◆ Short problem
Which rows below contain the word "helmets"? Pick out each one and copy it in full.

◆ Data listing
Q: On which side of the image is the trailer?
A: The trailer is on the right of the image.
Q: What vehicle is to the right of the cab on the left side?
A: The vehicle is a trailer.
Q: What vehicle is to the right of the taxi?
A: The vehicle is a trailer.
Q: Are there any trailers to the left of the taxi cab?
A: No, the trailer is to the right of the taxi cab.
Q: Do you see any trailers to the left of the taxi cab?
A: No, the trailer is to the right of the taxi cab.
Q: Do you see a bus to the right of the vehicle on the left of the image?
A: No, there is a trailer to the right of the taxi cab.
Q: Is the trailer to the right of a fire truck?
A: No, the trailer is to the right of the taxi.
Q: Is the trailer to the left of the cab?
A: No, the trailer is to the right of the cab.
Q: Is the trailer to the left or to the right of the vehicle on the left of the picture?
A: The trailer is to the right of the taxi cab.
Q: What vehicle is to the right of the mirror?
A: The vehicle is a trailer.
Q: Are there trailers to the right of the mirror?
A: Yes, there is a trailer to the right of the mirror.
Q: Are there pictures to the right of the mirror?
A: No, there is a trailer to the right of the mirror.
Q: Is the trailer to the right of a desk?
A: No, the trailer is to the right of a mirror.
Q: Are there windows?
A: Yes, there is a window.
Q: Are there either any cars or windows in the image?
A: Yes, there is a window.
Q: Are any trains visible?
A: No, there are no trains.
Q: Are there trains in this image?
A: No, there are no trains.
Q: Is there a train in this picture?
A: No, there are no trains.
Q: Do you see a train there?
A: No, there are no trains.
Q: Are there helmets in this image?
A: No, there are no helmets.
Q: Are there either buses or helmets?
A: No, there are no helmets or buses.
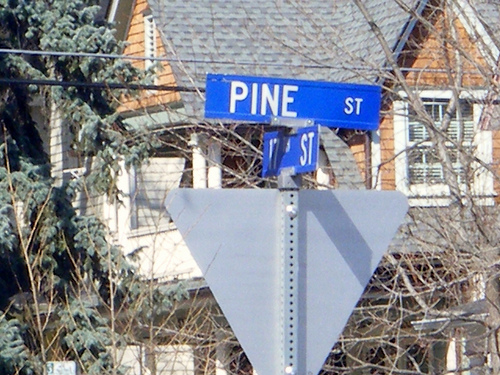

◆ Right answer
Q: Are there helmets in this image?
A: No, there are no helmets.
Q: Are there either buses or helmets?
A: No, there are no helmets or buses.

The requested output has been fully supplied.